= Charles T. Clotfelter =

American economist

Charles T. Clotfelter (born August 20, 1947) is an economist and the Z. Smith Reynolds Professor of Public Policy Studies and Professor of Economics and Law at the Sanford School of Public Policy at Duke University in Durham, North Carolina, where he has taught since 1979. He is also director of the Center for the Study of Philanthropy and Voluntarism at Duke and is a research associate for the National Bureau of Economic Research. His primary research interests include the economics of education, the nonprofit sector, tax policy and public finance.

During his time at Duke, Clotfelter has served as vice provost for academic policy and planning (1983–1985), vice chancellor (1985–1988) and vice provost for academic programs (1993–1994). He also has served as president of the Southern Economic Association and was a visiting scholar at the Russell Sage Foundation for the 2005-06 year. He was ranked among the most influential scholars in the nation's dialogue on education in the 2014 RHSU Edu-Scholar Public Influence List.

Prior to teaching at Duke, Clotfelter taught at the University of Maryland from 1974 to 1979, spending his last year on leave as a Brookings Economic Policy Fellow at the U.S. Treasury Department's Office of Tax Analysis.
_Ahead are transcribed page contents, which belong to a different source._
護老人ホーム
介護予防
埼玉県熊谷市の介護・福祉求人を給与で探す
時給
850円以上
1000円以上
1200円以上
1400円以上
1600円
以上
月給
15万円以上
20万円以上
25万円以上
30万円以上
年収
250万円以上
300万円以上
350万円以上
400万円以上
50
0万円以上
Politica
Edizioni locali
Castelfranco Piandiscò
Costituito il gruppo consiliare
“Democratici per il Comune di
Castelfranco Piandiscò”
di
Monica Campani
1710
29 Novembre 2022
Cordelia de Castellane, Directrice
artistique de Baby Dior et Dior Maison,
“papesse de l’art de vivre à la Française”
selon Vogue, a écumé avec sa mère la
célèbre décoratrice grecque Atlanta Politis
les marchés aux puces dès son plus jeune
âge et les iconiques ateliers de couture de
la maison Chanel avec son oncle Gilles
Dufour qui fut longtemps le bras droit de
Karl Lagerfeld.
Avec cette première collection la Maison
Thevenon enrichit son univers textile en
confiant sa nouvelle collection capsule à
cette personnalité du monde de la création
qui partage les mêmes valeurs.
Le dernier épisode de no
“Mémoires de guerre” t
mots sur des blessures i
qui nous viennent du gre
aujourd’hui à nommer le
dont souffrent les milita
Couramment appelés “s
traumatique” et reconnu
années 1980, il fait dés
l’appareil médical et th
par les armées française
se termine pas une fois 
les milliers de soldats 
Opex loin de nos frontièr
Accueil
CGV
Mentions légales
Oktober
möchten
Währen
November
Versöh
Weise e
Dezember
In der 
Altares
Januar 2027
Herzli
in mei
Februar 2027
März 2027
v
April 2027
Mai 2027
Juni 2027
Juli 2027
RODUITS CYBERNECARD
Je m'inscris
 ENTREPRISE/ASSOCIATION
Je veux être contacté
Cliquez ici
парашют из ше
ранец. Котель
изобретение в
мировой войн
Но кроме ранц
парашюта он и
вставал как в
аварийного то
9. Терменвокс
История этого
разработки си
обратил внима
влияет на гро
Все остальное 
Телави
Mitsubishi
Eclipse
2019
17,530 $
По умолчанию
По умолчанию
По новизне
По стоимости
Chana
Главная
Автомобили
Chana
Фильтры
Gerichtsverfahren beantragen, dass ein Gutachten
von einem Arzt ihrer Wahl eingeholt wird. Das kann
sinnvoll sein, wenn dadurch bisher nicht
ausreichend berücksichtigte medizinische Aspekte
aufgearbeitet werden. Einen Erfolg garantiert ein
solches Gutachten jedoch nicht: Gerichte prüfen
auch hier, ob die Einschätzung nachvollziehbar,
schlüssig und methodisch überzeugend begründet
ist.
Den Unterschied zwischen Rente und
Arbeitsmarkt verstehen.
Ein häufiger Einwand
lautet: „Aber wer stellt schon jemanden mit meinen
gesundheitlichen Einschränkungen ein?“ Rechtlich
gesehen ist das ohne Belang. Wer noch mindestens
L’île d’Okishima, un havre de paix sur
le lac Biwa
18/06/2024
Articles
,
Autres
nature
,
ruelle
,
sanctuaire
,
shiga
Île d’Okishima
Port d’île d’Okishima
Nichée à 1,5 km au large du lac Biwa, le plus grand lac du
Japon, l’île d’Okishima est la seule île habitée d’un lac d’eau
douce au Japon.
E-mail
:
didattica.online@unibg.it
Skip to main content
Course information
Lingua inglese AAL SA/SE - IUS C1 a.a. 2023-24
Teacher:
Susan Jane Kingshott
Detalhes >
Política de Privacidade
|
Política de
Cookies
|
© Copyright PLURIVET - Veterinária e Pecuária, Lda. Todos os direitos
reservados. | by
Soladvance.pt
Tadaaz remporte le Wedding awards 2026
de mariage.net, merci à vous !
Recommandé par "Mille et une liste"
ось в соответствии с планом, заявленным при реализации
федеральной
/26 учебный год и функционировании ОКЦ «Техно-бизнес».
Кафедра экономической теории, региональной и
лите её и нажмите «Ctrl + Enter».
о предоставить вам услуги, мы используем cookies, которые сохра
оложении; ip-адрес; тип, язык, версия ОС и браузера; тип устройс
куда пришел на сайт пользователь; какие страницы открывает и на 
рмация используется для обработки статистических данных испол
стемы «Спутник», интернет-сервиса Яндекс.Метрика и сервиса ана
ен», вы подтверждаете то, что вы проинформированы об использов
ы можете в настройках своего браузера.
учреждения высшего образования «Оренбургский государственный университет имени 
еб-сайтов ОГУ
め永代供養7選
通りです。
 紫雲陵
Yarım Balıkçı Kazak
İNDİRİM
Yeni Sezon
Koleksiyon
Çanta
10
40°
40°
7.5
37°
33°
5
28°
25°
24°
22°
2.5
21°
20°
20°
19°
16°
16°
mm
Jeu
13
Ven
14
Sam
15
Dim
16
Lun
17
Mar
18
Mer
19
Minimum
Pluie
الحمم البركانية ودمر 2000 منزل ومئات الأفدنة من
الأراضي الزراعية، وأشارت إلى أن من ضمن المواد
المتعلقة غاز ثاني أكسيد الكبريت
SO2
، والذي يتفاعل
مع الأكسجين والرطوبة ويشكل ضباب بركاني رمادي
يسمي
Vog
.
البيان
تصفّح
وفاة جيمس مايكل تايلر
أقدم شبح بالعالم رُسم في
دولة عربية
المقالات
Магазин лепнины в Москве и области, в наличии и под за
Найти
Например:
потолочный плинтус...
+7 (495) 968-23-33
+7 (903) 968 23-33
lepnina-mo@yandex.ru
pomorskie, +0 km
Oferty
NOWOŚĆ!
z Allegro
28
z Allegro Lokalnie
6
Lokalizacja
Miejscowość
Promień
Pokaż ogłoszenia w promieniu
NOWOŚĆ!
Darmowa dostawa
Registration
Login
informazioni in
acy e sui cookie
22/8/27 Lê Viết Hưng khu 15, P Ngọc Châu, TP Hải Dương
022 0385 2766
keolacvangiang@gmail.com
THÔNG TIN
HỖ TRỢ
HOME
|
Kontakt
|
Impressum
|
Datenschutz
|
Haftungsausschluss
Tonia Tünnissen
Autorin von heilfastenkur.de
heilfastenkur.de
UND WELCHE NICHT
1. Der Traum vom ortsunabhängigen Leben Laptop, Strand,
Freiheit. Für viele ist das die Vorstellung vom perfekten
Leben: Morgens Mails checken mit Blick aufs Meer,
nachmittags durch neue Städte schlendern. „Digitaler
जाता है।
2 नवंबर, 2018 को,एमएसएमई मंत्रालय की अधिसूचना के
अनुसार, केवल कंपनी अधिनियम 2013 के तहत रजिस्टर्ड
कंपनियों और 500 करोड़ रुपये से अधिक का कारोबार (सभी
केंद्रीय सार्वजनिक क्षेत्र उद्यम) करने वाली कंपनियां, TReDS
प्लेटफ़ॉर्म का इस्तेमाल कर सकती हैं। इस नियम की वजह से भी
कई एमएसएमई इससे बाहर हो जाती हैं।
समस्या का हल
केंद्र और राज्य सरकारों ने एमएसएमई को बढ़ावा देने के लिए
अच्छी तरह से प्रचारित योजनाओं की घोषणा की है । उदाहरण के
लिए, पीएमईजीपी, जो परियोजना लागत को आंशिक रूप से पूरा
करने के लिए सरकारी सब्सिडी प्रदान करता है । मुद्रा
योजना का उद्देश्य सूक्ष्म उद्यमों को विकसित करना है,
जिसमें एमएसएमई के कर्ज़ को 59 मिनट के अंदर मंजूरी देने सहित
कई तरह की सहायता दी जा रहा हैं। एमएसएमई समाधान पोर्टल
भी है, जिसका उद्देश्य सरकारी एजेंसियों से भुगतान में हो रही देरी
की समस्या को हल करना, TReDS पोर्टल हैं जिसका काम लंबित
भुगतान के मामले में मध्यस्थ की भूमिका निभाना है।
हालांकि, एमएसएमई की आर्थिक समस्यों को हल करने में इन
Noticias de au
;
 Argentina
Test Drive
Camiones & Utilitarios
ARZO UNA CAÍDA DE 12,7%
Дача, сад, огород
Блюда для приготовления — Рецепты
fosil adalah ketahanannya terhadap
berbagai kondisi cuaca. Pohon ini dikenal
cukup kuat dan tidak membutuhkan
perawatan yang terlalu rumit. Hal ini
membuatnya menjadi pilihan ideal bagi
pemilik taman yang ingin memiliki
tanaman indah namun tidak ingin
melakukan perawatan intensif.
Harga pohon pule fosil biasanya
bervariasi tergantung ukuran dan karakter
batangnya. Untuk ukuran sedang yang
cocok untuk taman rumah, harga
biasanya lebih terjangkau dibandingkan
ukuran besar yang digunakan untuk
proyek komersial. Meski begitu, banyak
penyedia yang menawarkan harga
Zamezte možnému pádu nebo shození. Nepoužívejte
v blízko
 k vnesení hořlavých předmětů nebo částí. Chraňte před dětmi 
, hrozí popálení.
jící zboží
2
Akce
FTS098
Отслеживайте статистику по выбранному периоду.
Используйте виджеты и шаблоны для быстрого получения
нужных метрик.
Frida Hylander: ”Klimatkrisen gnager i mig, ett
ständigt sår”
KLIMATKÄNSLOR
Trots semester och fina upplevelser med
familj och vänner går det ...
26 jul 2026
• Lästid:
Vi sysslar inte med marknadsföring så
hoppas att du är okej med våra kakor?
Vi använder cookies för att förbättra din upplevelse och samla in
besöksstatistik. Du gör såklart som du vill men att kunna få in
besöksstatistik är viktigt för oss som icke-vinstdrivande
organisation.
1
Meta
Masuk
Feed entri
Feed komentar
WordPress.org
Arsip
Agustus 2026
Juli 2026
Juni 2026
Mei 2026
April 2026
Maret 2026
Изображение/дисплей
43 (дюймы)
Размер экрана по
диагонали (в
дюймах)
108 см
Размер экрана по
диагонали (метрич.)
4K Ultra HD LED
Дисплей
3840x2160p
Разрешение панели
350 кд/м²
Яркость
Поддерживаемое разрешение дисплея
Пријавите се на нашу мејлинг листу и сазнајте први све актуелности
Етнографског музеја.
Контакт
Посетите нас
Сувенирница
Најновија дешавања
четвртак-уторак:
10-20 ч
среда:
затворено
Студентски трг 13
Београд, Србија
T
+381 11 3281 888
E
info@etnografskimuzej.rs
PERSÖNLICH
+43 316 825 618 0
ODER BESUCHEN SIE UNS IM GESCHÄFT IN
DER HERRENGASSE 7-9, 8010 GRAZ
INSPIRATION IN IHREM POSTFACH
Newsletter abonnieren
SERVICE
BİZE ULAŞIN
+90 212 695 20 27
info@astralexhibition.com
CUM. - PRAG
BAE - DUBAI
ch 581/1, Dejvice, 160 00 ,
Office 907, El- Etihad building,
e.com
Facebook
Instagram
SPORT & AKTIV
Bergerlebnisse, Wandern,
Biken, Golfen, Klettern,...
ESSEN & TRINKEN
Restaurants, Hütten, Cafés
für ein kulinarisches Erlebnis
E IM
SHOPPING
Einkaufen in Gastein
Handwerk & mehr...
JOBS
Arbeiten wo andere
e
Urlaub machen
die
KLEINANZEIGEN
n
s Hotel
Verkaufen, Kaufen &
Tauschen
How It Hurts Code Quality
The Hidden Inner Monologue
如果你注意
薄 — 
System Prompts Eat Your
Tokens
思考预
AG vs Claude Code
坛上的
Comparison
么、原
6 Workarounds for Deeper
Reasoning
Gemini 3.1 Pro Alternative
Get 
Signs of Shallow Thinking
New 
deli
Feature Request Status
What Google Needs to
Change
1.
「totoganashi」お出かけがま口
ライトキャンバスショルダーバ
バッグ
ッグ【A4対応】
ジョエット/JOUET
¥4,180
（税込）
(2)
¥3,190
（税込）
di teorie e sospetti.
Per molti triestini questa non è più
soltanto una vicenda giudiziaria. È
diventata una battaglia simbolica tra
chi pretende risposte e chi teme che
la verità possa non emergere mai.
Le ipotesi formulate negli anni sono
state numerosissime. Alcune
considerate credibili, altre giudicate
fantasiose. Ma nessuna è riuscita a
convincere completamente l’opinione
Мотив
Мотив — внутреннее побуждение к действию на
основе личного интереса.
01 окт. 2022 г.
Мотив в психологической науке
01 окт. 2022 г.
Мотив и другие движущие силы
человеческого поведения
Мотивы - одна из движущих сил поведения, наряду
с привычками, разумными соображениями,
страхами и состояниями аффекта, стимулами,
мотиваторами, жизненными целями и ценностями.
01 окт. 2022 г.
Born in Birmingham, Alabama, Clotfelter grew up in Atlanta, Georgia. He graduated summa cum laude from Duke University with a B.A. in 1969. He then studied at Harvard University, receiving an M.A. in 1972 and PhD in economics in 1974.

==Books==
- Unequal Colleges in the Age of Disparity. 2017. Harvard University Press.
- Big-Time Sports in American Universities. 2011. Cambridge University Press.
- After Brown: The Rise and Retreat of School Desegregation. 2004. Princeton University Press.
- Buying the Best: Cost Escalation in Elite Higher Education. 1996. Princeton University Press.
- Economic Challenges in Higher Education. 1991. University of Chicago Press. (with Ronald G. Ehrenberg, Malcolm Getz, and John J. Siegfried)
- Selling Hope: State Lotteries in America. 1989. Harvard University Press. (with Philip J. Cook).
- Federal Tax Policy and Charitable Giving. 1985. University of Chicago Press.

==Op-Eds==
- "It's Madness as universities play for pay" Raleigh News and Observer (March 11, 2011). Also published as "March Madness: Universities in the entertainment business" Seattle Times (March 11, 2011), "March Madness: Sports' stranglehold on education" Sun-Sentinel (March 13, 2011) and "The NCAA bracket racket" The Globe and Mail (March 9, 2011).
- "Stop the Tax Deduction for Major College Sports Programs" Washington Post (December 31, 2010).
- "Is Sports in Your Mission Statement?" The Chronicle of Higher Education (October 24, 2010).
- "Hold That Line? For 80 Years, Universities Haven’t” Raleigh News and Observer (October 22, 2009). Also published as "College Athletics under Fire" Pittsburgh Post-Gazette (October 25, 2009) and "80 Years of Trade-Offs in College Sports" Atlanta Journal-Constitution (November 27, 2009).
- "The Death of Desegregation" (with Erwin Chemerinsky) Raleigh News and Observer (July 3, 2007). Also published as "Abandoning the Promise" Baltimore Sun (July 5, 2007).
- "What If The Lottery Were Run For Lottery Players?" (with Philip J. Cook) Raleigh News & Observer (March 1, 2007).
- "Surprising Progress Among Hispanic Students" (with Helen F. Ladd and Jacob Vigdor) Raleigh News and Observer (June 5, 2006). Also published as "Latinos’ School Performance Progressive, Not Stagnant, Study Suggests" Contra Costa Times (June 4, 2006).
- "The Decline of Diversity in Our Schools" Washington Post (May 15, 2004).

==Awards==
- Co-winner, Gladys M. Kammerer Prize, awarded by the American Political Science Association for the best political science publication in 2004 in the field of U.S. national policy. For "After Brown: The Rise and Retreat of School Desegregation".
- Raymond Vernon Memorial Prize for best article published in Journal of Policy Analysis and Management, 2004. For Clotfelter, Helen Ladd, Jacob Vigdor, and Aliaga Diaz, “Do School Accountability Systems Make it More Difficult for Low Performing Schools to Attract and Retain High Quality Teachers?” Vol. 23 (Spring 2004).